(Requirement): Collect each line of the rows below that contains the string "Numbers", and copy those lines out. Case counts.

(Data to use):
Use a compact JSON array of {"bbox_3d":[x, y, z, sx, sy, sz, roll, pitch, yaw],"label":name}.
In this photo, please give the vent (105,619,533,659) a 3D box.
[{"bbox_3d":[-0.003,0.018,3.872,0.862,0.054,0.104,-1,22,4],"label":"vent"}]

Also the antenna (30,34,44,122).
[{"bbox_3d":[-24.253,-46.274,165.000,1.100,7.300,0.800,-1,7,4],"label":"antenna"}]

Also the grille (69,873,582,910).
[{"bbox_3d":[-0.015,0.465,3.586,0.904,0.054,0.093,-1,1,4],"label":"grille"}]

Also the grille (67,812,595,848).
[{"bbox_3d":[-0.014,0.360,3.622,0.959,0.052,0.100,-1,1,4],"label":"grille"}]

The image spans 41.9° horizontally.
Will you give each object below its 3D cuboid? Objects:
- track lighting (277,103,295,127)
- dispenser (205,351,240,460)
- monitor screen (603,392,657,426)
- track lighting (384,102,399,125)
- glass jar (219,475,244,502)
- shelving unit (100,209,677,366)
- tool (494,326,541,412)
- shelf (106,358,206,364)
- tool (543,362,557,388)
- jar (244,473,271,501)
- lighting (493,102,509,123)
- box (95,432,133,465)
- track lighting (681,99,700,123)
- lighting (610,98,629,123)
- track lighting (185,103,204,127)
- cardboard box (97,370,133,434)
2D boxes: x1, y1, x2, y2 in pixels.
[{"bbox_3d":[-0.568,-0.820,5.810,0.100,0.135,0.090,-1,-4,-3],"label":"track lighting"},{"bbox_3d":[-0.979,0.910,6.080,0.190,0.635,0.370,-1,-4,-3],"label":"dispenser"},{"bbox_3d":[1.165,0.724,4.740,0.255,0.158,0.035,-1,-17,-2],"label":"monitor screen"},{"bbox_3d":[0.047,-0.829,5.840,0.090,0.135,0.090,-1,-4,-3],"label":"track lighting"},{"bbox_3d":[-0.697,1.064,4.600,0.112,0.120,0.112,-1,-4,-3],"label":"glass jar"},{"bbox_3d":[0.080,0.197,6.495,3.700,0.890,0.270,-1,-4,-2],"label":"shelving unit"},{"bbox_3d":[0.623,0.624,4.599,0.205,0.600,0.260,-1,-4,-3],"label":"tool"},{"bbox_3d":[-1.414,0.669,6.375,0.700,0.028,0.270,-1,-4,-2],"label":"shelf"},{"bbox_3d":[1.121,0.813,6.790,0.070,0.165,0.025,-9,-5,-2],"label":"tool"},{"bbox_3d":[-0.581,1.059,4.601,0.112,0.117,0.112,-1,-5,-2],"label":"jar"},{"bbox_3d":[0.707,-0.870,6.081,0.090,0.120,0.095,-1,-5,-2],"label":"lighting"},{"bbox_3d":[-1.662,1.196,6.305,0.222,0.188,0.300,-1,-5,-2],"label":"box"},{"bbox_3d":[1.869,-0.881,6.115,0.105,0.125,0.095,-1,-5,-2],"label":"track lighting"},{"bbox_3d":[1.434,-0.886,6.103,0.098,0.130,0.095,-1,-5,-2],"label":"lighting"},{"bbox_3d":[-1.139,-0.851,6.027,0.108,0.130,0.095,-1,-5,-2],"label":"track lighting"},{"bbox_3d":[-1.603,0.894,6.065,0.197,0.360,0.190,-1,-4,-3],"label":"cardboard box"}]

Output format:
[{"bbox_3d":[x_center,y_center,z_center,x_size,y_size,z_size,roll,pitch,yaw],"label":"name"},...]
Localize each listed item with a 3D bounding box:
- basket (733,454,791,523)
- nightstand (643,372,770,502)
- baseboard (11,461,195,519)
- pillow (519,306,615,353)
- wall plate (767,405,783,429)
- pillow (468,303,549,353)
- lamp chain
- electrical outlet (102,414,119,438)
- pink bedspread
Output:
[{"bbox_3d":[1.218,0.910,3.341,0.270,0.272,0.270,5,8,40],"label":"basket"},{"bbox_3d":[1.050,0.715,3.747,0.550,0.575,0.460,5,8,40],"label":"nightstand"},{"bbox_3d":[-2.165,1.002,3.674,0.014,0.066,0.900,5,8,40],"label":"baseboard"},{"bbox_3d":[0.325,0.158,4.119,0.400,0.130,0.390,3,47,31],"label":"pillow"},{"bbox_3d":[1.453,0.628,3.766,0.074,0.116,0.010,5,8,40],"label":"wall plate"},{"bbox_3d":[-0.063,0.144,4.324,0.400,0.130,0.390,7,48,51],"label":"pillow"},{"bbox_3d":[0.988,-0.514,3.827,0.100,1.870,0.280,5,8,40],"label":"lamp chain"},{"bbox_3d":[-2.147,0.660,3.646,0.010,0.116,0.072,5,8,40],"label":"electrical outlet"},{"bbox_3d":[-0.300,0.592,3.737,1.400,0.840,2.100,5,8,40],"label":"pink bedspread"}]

---

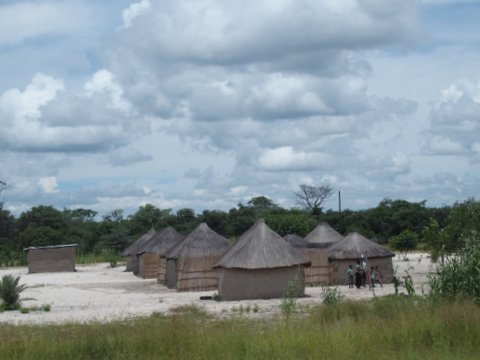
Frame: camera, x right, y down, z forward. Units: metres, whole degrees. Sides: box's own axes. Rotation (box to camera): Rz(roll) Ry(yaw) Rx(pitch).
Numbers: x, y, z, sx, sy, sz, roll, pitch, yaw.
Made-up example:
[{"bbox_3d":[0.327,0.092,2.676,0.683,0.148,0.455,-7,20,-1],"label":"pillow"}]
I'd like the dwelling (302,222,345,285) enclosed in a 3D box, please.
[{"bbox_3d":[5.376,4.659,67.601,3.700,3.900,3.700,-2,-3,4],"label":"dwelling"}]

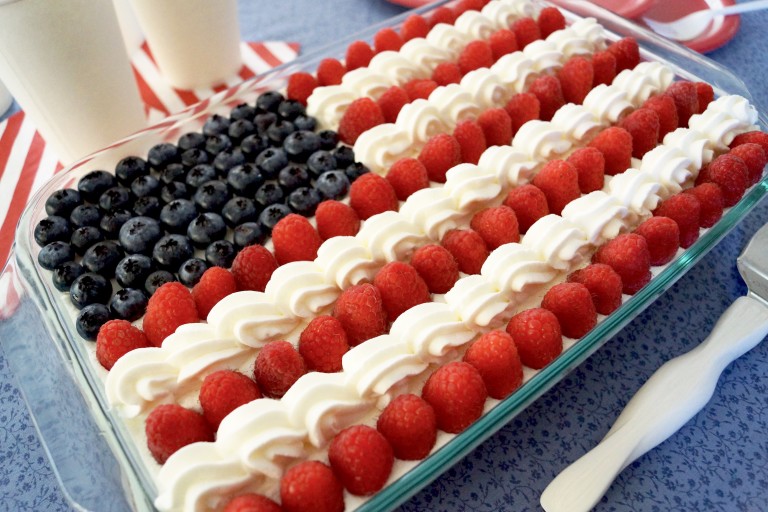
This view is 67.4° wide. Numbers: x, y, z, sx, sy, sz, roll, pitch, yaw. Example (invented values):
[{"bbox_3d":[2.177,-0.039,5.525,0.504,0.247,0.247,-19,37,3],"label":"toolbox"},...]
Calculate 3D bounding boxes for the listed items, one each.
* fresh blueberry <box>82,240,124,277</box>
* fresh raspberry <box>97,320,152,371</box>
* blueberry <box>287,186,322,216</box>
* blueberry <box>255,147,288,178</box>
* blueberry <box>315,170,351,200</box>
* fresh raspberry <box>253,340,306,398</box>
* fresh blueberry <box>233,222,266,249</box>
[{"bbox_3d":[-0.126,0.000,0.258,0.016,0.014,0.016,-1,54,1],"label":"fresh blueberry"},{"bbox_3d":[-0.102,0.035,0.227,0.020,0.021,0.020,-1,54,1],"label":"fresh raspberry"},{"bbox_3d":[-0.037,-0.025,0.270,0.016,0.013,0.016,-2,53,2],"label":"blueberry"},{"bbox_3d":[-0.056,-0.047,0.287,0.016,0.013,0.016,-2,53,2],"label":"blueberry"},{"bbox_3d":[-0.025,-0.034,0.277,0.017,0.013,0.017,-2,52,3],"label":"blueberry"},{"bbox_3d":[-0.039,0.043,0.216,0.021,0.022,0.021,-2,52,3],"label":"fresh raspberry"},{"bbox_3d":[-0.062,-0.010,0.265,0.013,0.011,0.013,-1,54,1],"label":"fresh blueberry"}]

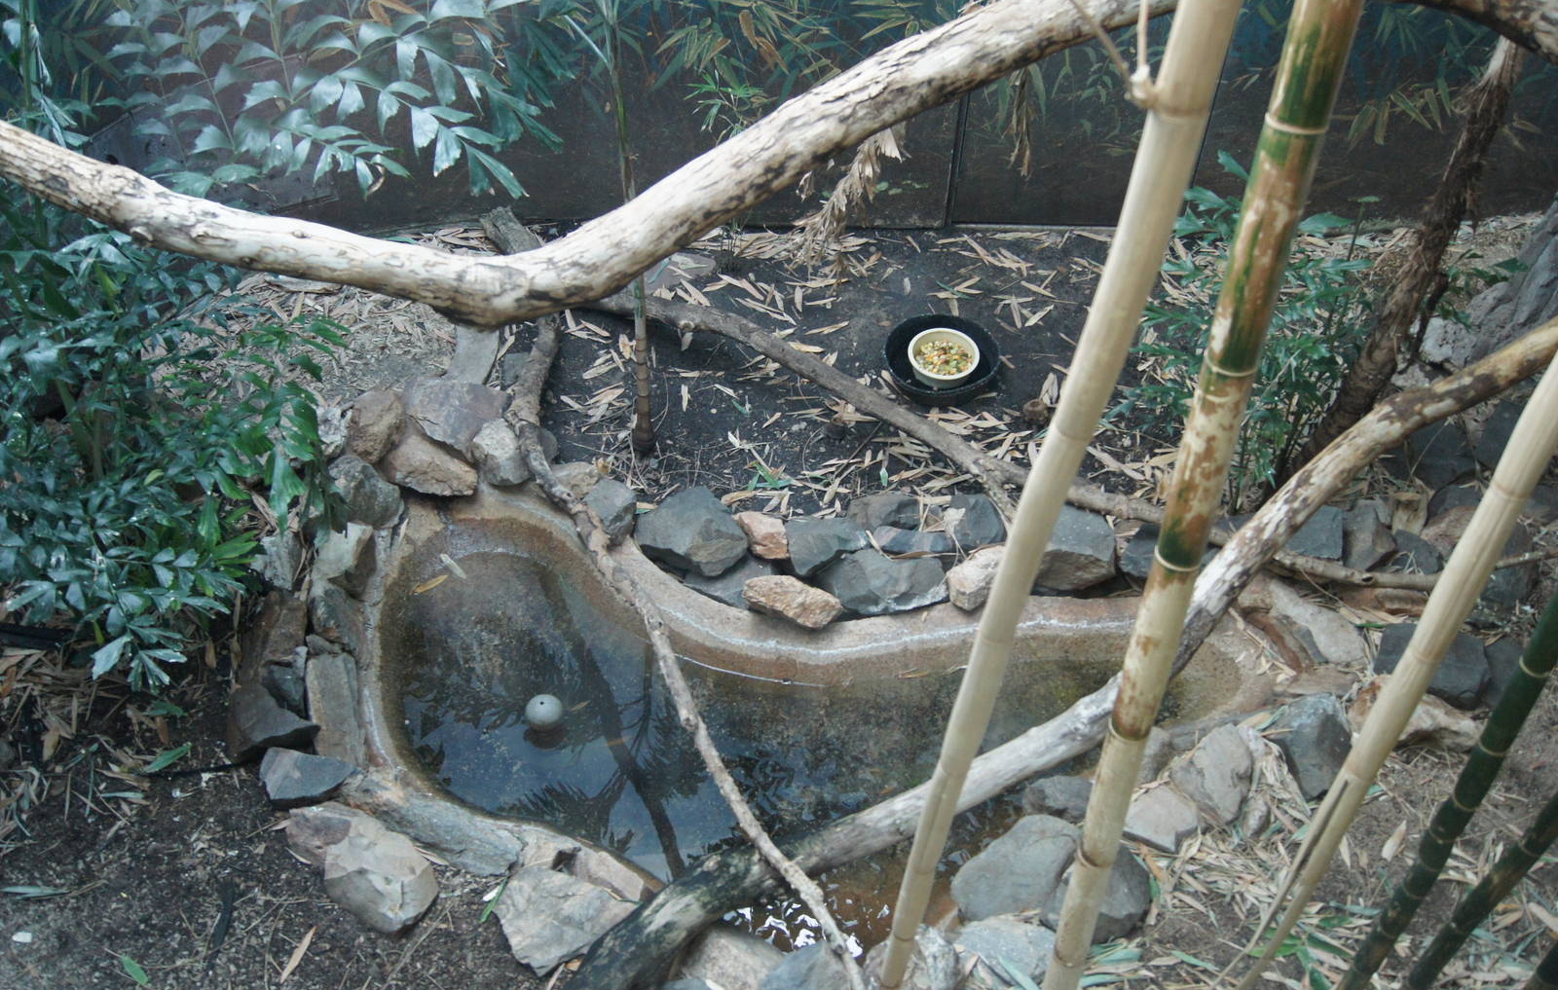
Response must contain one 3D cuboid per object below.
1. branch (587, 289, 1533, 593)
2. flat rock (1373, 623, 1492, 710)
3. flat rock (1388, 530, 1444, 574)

(Response for this exercise):
Numbers: x, y, z, sx, sy, sz, roll, pitch, yaw.
This view is 67.4° wide. Numbers: x, y, z, sx, sy, sz, roll, pitch, yaw. Example (invented values):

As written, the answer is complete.